- How to complete this task:
Provide the data again in its entirety, exactly as given.

[[ Data supplied open ]]

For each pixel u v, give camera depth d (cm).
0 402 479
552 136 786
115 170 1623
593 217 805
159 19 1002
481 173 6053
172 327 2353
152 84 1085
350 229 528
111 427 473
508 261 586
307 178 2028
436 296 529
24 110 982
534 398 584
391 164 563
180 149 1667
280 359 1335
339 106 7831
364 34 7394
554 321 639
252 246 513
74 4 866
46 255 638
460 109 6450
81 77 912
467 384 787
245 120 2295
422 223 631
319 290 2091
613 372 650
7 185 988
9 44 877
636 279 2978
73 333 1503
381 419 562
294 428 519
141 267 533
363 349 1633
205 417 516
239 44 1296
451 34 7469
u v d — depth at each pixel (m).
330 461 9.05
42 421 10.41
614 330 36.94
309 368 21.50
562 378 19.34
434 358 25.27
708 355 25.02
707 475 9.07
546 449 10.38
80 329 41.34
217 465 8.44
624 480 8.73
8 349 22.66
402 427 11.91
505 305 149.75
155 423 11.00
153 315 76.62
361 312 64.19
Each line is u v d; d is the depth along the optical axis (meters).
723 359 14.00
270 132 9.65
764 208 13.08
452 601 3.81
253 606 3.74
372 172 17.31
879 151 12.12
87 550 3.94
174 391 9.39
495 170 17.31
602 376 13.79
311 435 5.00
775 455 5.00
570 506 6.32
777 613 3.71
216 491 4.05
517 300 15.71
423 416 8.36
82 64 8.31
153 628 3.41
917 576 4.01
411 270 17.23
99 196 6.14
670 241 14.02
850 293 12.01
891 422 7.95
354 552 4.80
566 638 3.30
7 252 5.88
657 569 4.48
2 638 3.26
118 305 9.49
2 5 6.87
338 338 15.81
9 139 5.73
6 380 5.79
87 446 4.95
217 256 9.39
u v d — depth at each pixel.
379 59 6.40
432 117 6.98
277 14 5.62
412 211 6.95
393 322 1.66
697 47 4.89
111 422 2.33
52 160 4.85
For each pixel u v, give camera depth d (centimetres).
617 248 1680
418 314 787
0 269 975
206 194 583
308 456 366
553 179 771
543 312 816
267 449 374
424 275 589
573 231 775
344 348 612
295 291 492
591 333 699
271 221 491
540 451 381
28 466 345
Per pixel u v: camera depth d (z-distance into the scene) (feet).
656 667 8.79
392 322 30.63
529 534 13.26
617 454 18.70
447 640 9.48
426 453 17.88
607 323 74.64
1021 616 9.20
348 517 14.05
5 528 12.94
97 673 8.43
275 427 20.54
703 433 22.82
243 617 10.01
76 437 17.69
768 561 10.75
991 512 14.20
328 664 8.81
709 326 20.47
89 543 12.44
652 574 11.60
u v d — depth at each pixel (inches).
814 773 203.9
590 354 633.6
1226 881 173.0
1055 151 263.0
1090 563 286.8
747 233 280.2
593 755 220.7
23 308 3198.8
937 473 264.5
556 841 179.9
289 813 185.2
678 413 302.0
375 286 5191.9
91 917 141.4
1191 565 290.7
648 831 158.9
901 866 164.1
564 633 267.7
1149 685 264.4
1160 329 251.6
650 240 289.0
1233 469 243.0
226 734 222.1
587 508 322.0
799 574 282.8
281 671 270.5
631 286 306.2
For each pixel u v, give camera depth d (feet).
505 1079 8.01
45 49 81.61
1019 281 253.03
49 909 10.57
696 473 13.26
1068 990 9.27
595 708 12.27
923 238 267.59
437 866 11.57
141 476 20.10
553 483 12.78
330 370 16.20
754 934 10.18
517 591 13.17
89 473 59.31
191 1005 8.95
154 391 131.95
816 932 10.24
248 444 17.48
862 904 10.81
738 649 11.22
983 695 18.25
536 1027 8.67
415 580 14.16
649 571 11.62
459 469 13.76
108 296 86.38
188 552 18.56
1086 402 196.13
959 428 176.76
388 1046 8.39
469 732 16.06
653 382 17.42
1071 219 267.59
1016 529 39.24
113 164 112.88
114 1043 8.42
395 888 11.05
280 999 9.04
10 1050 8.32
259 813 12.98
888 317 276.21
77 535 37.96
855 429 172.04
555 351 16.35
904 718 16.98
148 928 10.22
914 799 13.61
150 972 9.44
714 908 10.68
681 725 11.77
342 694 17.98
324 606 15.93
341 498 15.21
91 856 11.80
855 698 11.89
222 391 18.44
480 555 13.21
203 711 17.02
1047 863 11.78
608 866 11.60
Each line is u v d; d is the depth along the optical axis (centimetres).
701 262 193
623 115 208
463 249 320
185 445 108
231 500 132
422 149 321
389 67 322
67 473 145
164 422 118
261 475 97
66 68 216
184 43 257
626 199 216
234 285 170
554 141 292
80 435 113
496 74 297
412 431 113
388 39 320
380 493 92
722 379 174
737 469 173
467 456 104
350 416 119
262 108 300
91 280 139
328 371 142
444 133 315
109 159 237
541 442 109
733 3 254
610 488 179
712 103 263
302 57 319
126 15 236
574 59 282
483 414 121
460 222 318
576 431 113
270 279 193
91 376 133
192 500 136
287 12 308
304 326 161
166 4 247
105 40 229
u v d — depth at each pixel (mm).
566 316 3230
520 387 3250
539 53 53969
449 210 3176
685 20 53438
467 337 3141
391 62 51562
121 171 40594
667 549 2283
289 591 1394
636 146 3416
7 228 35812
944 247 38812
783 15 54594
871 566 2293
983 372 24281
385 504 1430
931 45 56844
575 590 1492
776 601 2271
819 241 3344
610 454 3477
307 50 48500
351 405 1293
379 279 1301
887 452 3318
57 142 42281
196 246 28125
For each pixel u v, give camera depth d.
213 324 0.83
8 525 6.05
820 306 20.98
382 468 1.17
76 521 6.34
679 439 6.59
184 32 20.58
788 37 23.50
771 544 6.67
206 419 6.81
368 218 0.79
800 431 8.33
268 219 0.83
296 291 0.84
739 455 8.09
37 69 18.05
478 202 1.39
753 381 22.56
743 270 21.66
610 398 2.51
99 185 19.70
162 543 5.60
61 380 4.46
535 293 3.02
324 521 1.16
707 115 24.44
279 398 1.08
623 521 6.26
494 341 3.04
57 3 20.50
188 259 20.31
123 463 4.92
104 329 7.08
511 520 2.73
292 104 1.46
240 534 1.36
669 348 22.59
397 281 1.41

[[ Data supplied closed ]]

- Task solution:
For each pixel u v, give camera depth d (cm).
0 402 479
552 136 786
115 170 1623
593 217 805
159 19 1002
481 173 6053
172 327 2353
152 84 1085
350 229 528
111 427 473
508 261 586
307 178 2028
436 296 529
24 110 982
534 398 584
391 164 563
180 149 1667
280 359 1335
339 106 7831
364 34 7394
554 321 639
252 246 513
74 4 866
46 255 638
460 109 6450
81 77 912
467 384 787
245 120 2295
422 223 631
319 290 2091
613 372 650
7 185 988
9 44 877
636 279 2978
73 333 1503
381 419 562
294 428 519
141 267 533
363 349 1633
205 417 516
239 44 1296
451 34 7469
u v d — depth at each pixel (m).
330 461 9.05
42 421 10.41
614 330 36.94
309 368 21.50
562 378 19.34
434 358 25.27
708 355 25.02
707 475 9.07
546 449 10.38
80 329 41.34
217 465 8.44
624 480 8.73
8 349 22.66
402 427 11.91
505 305 149.75
155 423 11.00
153 315 76.62
361 312 64.19
Each line is u v d; d is the depth along the optical axis (meters).
723 359 14.00
270 132 9.65
764 208 13.08
452 601 3.81
253 606 3.74
372 172 17.31
879 151 12.12
87 550 3.94
174 391 9.39
495 170 17.31
602 376 13.79
311 435 5.00
775 455 5.00
570 506 6.32
777 613 3.71
216 491 4.05
517 300 15.71
423 416 8.36
82 64 8.31
153 628 3.41
917 576 4.01
411 270 17.23
99 196 6.14
670 241 14.02
850 293 12.01
891 422 7.95
354 552 4.80
566 638 3.30
7 252 5.88
657 569 4.48
2 638 3.26
118 305 9.49
2 5 6.87
338 338 15.81
9 139 5.73
6 380 5.79
87 446 4.95
217 256 9.39
u v d — depth at each pixel.
379 59 6.40
432 117 6.98
277 14 5.62
412 211 6.95
393 322 1.66
697 47 4.89
111 422 2.33
52 160 4.85
For each pixel u v, give camera depth d (centimetres).
617 248 1680
418 314 787
0 269 975
206 194 583
308 456 366
553 179 771
543 312 816
267 449 374
424 275 589
573 231 775
344 348 612
295 291 492
591 333 699
271 221 491
540 451 381
28 466 345
Per pixel u v: camera depth d (z-distance into the scene) (feet).
656 667 8.79
392 322 30.63
529 534 13.26
617 454 18.70
447 640 9.48
426 453 17.88
607 323 74.64
1021 616 9.20
348 517 14.05
5 528 12.94
97 673 8.43
275 427 20.54
703 433 22.82
243 617 10.01
76 437 17.69
768 561 10.75
991 512 14.20
328 664 8.81
709 326 20.47
89 543 12.44
652 574 11.60
u v d — depth at each pixel (inches).
814 773 203.9
590 354 633.6
1226 881 173.0
1055 151 263.0
1090 563 286.8
747 233 280.2
593 755 220.7
23 308 3198.8
937 473 264.5
556 841 179.9
289 813 185.2
678 413 302.0
375 286 5191.9
91 917 141.4
1191 565 290.7
648 831 158.9
901 866 164.1
564 633 267.7
1149 685 264.4
1160 329 251.6
650 240 289.0
1233 469 243.0
226 734 222.1
587 508 322.0
799 574 282.8
281 671 270.5
631 286 306.2
For each pixel u v, give camera depth d (feet).
505 1079 8.01
45 49 81.61
1019 281 253.03
49 909 10.57
696 473 13.26
1068 990 9.27
595 708 12.27
923 238 267.59
437 866 11.57
141 476 20.10
553 483 12.78
330 370 16.20
754 934 10.18
517 591 13.17
89 473 59.31
191 1005 8.95
154 391 131.95
816 932 10.24
248 444 17.48
862 904 10.81
738 649 11.22
983 695 18.25
536 1027 8.67
415 580 14.16
649 571 11.62
459 469 13.76
108 296 86.38
188 552 18.56
1086 402 196.13
959 428 176.76
388 1046 8.39
469 732 16.06
653 382 17.42
1071 219 267.59
1016 529 39.24
113 164 112.88
114 1043 8.42
395 888 11.05
280 999 9.04
10 1050 8.32
259 813 12.98
888 317 276.21
77 535 37.96
855 429 172.04
555 351 16.35
904 718 16.98
148 928 10.22
914 799 13.61
150 972 9.44
714 908 10.68
681 725 11.77
342 694 17.98
324 606 15.93
341 498 15.21
91 856 11.80
855 698 11.89
222 391 18.44
480 555 13.21
203 711 17.02
1047 863 11.78
608 866 11.60
Each line is u v d; d is the depth along the optical axis (centimetres).
701 262 193
623 115 208
463 249 320
185 445 108
231 500 132
422 149 321
389 67 322
67 473 145
164 422 118
261 475 97
66 68 216
184 43 257
626 199 216
234 285 170
554 141 292
80 435 113
496 74 297
412 431 113
388 39 320
380 493 92
722 379 174
737 469 173
467 456 104
350 416 119
262 108 300
91 280 139
328 371 142
444 133 315
109 159 237
541 442 109
733 3 254
610 488 179
712 103 263
302 57 319
126 15 236
574 59 282
483 414 121
460 222 318
576 431 113
270 279 193
91 376 133
192 500 136
287 12 308
304 326 161
166 4 247
105 40 229
u v d — depth at each pixel (mm).
566 316 3230
520 387 3250
539 53 53969
449 210 3176
685 20 53438
467 337 3141
391 62 51562
121 171 40594
667 549 2283
289 591 1394
636 146 3416
7 228 35812
944 247 38812
783 15 54594
871 566 2293
983 372 24281
385 504 1430
931 45 56844
575 590 1492
776 601 2271
819 241 3344
610 454 3477
307 50 48500
351 405 1293
379 279 1301
887 452 3318
57 142 42281
196 246 28125
For each pixel u v, give camera depth d.
213 324 0.83
8 525 6.05
820 306 20.98
382 468 1.17
76 521 6.34
679 439 6.59
184 32 20.58
788 37 23.50
771 544 6.67
206 419 6.81
368 218 0.79
800 431 8.33
268 219 0.83
296 291 0.84
739 455 8.09
37 69 18.05
478 202 1.39
753 381 22.56
743 270 21.66
610 398 2.51
99 185 19.70
162 543 5.60
61 380 4.46
535 293 3.02
324 521 1.16
707 115 24.44
279 398 1.08
623 521 6.26
494 341 3.04
57 3 20.50
188 259 20.31
123 463 4.92
104 329 7.08
511 520 2.73
292 104 1.46
240 534 1.36
669 348 22.59
397 281 1.41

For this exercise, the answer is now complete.